The Black Hills and their epic carvings are awe-inspiring.
Mountains are mountains, you say. Au contraire. Faces are carved into stone in the mountains of South Dakota, and we’re not just talking about former US presidents. Crazy Horse Memorial is a yet-to-be-completed carving of Sioux warrior Crazy Horse galloping triumphantly into the hills on horseback. Work on the monument began in 1948 and is currently under construction. While there is no set completion date, you can still check it out and visit the Indian Museum of North America on site along with an entire campus of informative and engaging stuff to check out. Plus, the monument is only a 30-minute drive from Mt. Rushmore, which… sure, you might as well.
Entire structures are built completely out of corn.

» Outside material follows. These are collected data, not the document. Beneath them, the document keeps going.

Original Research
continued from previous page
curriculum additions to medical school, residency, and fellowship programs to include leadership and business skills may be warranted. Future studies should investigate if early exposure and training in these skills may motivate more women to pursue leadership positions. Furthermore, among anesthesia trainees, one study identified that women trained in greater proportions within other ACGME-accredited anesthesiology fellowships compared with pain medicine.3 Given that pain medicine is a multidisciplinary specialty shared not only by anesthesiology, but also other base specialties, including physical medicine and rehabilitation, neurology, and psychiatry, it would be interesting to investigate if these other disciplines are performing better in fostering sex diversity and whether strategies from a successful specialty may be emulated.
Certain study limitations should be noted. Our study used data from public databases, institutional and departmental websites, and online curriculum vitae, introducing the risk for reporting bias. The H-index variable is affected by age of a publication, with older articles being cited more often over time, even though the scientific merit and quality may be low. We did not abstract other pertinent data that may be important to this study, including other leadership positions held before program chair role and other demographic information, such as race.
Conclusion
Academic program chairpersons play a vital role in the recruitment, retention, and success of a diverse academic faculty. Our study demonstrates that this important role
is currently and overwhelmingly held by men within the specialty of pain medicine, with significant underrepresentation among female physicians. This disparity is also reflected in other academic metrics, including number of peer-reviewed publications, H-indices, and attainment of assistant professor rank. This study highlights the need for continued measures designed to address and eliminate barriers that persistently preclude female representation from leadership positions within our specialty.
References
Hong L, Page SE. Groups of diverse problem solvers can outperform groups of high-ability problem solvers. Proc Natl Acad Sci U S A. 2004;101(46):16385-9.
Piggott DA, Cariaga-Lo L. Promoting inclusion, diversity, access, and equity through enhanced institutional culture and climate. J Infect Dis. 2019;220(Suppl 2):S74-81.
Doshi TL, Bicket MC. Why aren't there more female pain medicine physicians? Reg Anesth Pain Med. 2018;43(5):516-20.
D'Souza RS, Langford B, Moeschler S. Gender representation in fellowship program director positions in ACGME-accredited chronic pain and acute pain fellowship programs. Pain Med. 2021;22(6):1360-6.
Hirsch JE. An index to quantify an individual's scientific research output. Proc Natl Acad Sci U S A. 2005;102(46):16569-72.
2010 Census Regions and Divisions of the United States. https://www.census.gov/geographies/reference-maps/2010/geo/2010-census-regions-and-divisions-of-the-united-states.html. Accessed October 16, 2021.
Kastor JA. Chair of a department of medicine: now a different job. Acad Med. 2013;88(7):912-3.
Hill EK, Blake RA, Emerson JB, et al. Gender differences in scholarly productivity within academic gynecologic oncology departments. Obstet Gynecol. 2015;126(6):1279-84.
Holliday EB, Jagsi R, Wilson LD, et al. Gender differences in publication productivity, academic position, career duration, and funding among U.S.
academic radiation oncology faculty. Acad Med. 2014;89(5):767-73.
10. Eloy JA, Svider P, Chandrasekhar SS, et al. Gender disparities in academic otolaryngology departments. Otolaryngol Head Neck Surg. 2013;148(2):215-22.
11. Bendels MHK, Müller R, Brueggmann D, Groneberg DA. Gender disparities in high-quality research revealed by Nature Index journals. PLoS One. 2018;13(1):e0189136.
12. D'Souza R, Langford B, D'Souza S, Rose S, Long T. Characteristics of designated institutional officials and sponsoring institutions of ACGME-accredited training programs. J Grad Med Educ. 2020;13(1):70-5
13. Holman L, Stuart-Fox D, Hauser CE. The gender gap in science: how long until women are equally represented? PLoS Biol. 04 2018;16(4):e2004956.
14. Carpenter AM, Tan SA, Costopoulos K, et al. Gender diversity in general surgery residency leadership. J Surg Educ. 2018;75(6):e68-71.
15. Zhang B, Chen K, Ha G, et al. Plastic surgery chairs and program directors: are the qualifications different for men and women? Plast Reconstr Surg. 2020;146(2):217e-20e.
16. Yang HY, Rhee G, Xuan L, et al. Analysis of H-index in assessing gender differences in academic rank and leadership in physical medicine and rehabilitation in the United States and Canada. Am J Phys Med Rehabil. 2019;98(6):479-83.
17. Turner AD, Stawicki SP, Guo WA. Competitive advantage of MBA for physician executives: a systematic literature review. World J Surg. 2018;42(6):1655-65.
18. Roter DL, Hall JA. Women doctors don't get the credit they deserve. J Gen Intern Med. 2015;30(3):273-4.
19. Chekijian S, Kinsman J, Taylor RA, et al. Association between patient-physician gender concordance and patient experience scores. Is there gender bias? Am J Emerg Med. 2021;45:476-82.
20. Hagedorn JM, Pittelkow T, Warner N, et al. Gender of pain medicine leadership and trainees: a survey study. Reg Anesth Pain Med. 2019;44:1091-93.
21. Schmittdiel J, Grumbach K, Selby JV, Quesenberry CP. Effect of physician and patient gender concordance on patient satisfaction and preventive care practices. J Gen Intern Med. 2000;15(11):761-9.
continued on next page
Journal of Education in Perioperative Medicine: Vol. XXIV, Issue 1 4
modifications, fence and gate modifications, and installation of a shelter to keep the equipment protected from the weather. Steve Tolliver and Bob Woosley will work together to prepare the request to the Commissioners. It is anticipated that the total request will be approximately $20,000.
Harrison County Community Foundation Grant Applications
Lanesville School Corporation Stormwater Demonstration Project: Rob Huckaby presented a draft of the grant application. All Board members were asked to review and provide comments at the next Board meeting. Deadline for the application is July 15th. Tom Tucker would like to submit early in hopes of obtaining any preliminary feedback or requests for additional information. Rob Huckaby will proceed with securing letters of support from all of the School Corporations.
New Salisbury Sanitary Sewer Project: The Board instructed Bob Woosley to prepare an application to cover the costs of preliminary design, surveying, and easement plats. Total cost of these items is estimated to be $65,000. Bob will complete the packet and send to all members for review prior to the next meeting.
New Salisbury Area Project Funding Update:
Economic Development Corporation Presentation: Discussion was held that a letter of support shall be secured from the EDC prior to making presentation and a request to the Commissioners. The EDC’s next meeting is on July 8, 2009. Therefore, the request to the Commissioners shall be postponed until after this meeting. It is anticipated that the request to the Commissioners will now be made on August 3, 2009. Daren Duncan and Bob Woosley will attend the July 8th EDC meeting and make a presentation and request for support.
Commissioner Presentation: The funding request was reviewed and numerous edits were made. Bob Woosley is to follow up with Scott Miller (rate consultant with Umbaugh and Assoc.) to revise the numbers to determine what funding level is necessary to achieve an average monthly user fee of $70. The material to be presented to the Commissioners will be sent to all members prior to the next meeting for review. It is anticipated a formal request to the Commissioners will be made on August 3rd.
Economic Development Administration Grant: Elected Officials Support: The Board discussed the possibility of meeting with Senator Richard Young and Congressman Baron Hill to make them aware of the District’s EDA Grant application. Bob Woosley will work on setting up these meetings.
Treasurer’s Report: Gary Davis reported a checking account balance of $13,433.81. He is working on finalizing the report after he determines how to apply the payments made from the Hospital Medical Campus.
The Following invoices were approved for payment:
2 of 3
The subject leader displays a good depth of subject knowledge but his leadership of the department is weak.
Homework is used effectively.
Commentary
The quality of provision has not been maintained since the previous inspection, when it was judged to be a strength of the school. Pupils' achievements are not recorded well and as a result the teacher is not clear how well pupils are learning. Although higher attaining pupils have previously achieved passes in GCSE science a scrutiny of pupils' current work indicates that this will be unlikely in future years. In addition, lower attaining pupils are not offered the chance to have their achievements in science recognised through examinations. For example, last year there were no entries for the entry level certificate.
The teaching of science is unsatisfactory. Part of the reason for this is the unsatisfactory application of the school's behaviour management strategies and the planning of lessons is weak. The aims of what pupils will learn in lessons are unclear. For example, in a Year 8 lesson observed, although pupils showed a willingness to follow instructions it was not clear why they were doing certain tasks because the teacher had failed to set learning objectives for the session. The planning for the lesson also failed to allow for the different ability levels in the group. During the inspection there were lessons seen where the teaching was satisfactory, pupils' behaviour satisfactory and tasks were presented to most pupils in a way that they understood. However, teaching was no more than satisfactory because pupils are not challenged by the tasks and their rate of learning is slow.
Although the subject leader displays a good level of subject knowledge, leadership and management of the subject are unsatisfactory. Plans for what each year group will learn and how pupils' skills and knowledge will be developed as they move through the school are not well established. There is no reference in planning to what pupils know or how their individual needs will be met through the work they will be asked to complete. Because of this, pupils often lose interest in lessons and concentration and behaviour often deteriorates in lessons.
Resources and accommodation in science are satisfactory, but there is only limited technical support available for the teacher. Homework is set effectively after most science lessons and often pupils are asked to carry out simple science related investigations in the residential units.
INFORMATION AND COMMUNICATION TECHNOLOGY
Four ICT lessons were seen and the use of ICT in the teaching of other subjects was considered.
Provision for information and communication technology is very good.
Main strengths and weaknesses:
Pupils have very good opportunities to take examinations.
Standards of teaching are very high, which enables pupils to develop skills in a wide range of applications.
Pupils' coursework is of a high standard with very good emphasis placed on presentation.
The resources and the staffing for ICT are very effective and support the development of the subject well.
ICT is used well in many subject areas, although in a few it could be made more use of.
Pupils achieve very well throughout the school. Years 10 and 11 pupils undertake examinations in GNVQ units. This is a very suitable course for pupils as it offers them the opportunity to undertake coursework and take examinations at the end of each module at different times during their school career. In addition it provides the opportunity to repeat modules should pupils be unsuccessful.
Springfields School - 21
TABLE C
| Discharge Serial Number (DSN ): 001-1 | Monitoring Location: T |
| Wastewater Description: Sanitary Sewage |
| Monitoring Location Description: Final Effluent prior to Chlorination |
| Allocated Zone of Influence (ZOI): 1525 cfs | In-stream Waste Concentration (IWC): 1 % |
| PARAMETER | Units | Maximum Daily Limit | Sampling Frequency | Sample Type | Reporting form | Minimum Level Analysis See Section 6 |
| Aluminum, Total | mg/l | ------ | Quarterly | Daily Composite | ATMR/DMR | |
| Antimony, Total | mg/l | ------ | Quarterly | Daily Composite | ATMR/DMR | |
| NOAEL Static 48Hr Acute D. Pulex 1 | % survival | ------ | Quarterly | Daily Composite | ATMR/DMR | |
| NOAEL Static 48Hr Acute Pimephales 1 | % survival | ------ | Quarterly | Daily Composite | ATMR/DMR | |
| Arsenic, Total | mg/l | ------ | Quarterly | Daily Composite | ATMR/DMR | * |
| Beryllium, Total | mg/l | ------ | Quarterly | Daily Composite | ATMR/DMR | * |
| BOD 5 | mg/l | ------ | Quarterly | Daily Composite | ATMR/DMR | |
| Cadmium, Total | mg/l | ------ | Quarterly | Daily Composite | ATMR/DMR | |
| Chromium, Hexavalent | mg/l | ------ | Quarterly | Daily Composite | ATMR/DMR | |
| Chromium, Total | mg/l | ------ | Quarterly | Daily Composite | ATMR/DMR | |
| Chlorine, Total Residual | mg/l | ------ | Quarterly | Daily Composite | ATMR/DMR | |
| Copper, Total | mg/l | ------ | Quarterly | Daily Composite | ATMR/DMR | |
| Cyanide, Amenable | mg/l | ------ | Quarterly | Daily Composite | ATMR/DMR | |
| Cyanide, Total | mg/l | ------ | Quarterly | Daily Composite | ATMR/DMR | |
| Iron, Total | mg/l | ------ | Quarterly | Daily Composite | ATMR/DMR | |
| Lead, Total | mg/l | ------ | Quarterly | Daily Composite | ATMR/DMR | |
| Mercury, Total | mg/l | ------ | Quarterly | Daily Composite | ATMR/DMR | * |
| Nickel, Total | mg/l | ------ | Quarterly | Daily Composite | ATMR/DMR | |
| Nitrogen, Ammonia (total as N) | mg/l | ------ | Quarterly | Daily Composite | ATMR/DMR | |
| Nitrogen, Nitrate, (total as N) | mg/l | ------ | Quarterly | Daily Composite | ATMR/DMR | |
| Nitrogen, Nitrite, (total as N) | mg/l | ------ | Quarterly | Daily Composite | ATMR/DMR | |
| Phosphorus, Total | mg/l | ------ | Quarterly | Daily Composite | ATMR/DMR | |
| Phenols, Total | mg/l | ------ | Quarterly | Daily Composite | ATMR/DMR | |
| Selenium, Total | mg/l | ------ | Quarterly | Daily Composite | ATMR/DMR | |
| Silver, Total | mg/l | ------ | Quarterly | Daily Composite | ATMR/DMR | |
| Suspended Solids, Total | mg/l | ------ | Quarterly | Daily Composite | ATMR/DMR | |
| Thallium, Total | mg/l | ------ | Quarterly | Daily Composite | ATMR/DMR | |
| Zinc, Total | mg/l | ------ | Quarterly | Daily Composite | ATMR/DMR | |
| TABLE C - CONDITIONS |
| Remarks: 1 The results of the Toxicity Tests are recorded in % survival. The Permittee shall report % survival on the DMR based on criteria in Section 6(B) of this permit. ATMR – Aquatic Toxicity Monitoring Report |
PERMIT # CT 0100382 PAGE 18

From a distance, the Corn Palace in Mitchell looks like any other building. Then you walk closer and are blown away by the realization that, indeed, the place is made entirely of corn. The walls, ceilings, doors, literally everything, are made of corn and constantly being remade and altered. The facility hosts a rotating schedule of events, too, so if you’re looking for a unique place for a party, search no more. If staring at a pot of water until it boils is an activity that gets you stoked, check out this live feed of the Corn Palace to keep round-the-clock tabs on the goings-on of the place.
The town of Deadwood is the real Wild West.
Some places claim to offer a taste of the Wild West when all you’re actually getting is a group of dudes dressed in chaps and a buffalo bacon burger. Don’t fall for those cheeseball places, and instead head to Deadwood, which was and is the real deal. The town hosted some of the most famous cowboys through the 1800s. These days you can check out the Days of ‘76 Museum and the Adams House Museum, both tributes to the town’s days as a cowboy haven. You should also light a cigar and drop a few bucks on a poker table just for good measure. Deadwood is where South Dakota goes to slip into the abyss for a few days, which could (and probably does) turn into a few years for many of them. Maybe that’s enough to lure you in, but even if not, the town is also the perfect beer stop between Rapid City and Spearfish.
Where to stay in South Dakota
In bigger cities like Rapid City and Sioux Falls, you’ll find common chain hotels as well as boutiques. In smaller towns near the Black Hills and other popular tourist areas, there are ample opportunities to stay in rustic lodges and mom-and-pop hotels that, in many cases, have been there for generations.